After moving to Kansas City, Beverly Bonner had her alimony checks sent to a Kansas post office box, and as with the Faiths, Robinson cashed these checks long after he killed the 49-year-old former prison librarian.
His Wife Knew He Was Having Affairs With Other Women
While John Edward Robinson's wife denied knowing anything about her husband's murders, during his trial, she admitted that she knew he was having affairs with other women. In fact, she was aware of Robinson's relationship with Izabella Lewicka, the young Polish immigrant who was eventually discovered dead in a barrel, and she thought Robinson was thinking of leaving her for the younger woman.
While she was upset by his relationships with other women, and she often thought about leaving her husband over his infidelity, Robinson's wife said she didn't divorce him because she didn't want to upset her granddaughter. Even after the bodies were discovered and her husband was arrested for multiple counts of murder, Robinson's wife confessed during his trial that she still loved him.
He Was Apprehended When A Woman Accused Him Of Assaulting Her And Stealing Her Sex Toys
In April 2000, a Texas woman John Edward Robinson had been communicating with online agreed to visit him in Kansas to engage in BDSM. After spending the weekend together, the woman went to the police, claiming he had forced her to perform sexual acts against her will, and he'd stolen her money and belongings, including more than $700 worth of sex toys.

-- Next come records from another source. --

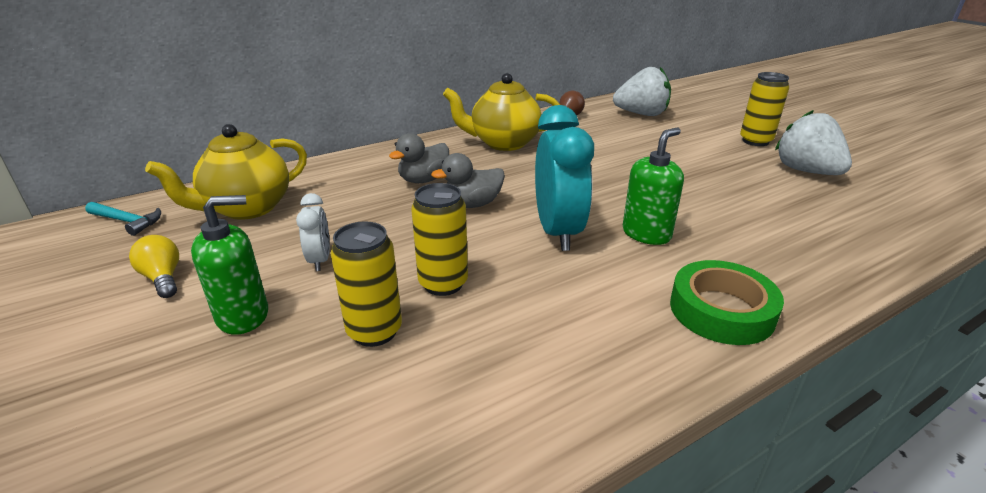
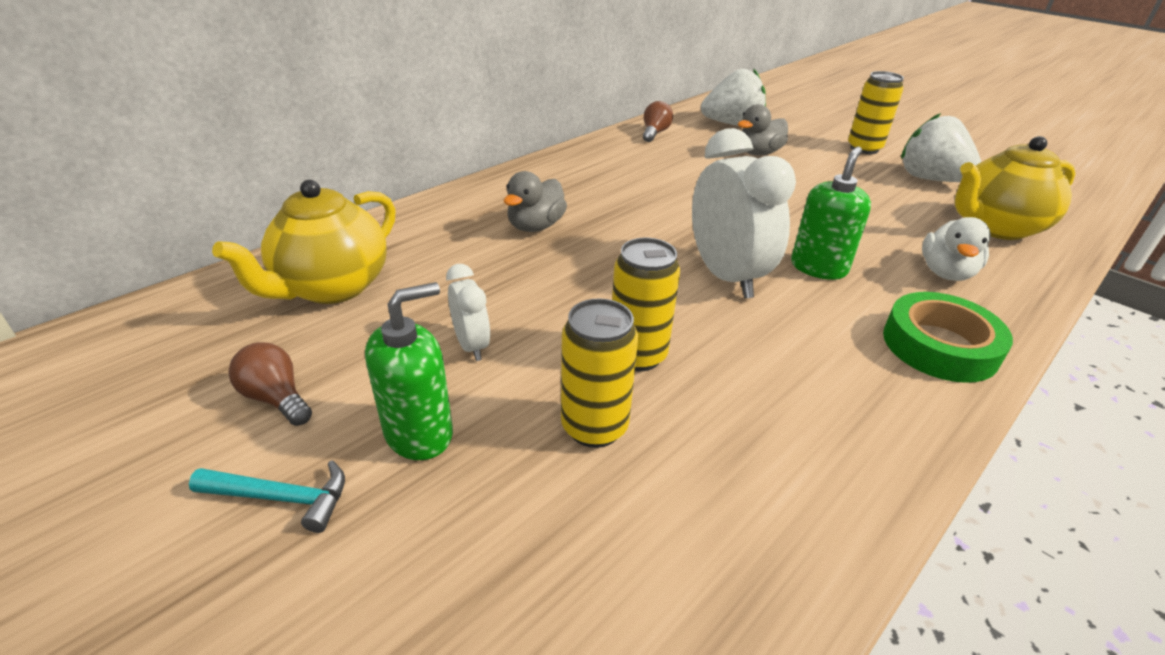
camera: 15 degrees left, 5 degrees up
turquoise hammer [85,202,161,236] -> turquoise hammer moved to [189,461,345,533]
yellow light bulb [129,235,179,298] -> brown light bulb [228,342,312,426]
grey duck [431,153,505,208] -> grey duck moved to [738,104,788,156]
yellow teapot [443,73,560,151] -> yellow teapot moved to [955,136,1076,240]
turquoise clock [535,105,594,251] -> white clock [692,128,796,299]
none -> white duck [922,217,991,281]

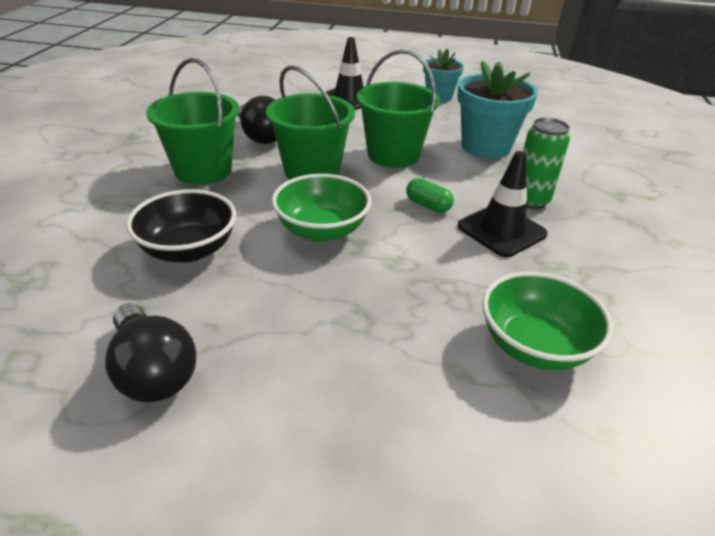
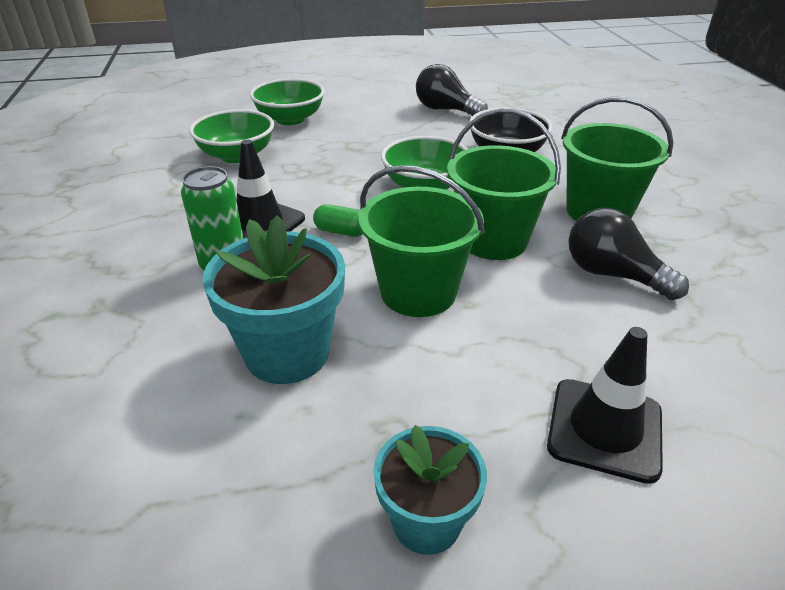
camera: 160 degrees right, 0 degrees up
none -> green bowl [250,78,325,125]

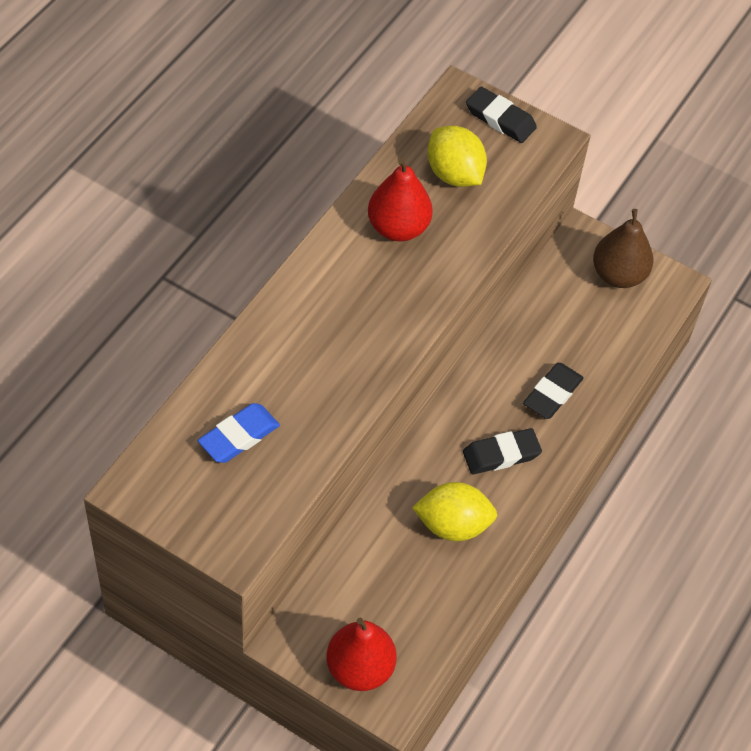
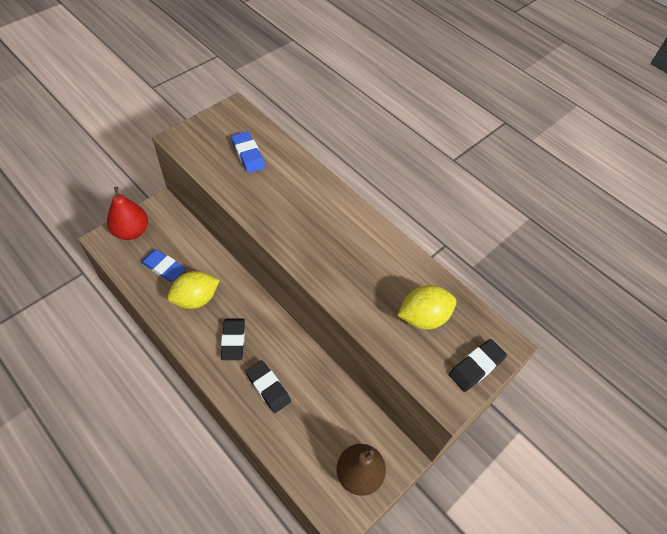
camera: 105 degrees right, 0 degrees up
red pear [368,158,433,241] -> none
yellow lemon [412,482,497,541] -> yellow lemon turned 45 degrees clockwise [167,271,220,309]
none -> blue eraser [141,249,186,282]

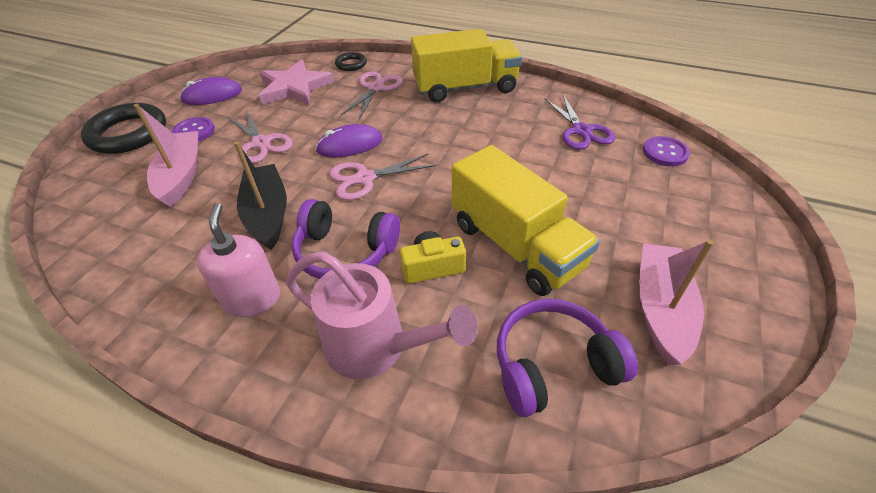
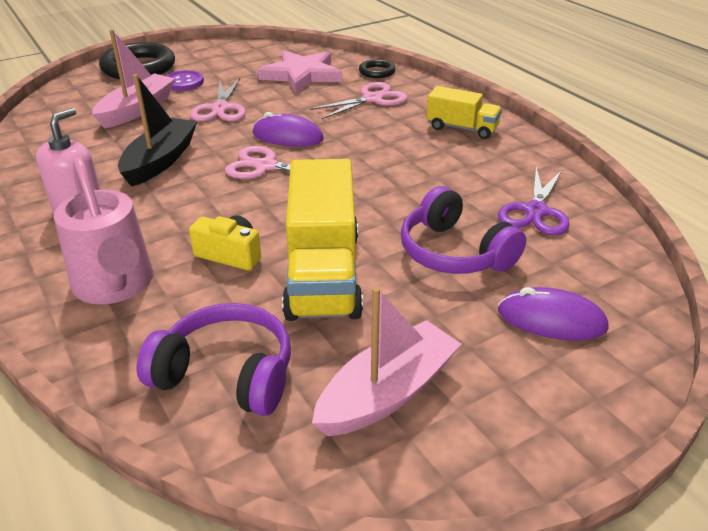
camera: 35 degrees right, 10 degrees down
purple mouse [180,77,242,105] -> purple mouse moved to [498,287,609,340]
purple headphones [292,199,400,279] -> purple headphones moved to [401,186,526,274]
yellow truck [411,29,522,102] -> yellow truck [427,86,502,139], size x0.56
purple button [643,136,690,166] -> none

At the same time, another woman contacted the police about Robinson, claiming he was particularly violent towards her during a sexual encounter. Law enforcement learned a third woman was in the process of leaving her home with her young daughter to become Robinson's sex slave in Kansas City.
Consequently, authorities knew they needed act before the middle-aged husband and father could hurt anyone else, so they got a search warrant to try to recover the stolen sex toys, as well as a warrant for Robinson's arrest. However, when investigators visited Robinson's home, they found far more than hundreds of dollars worth of sex toys.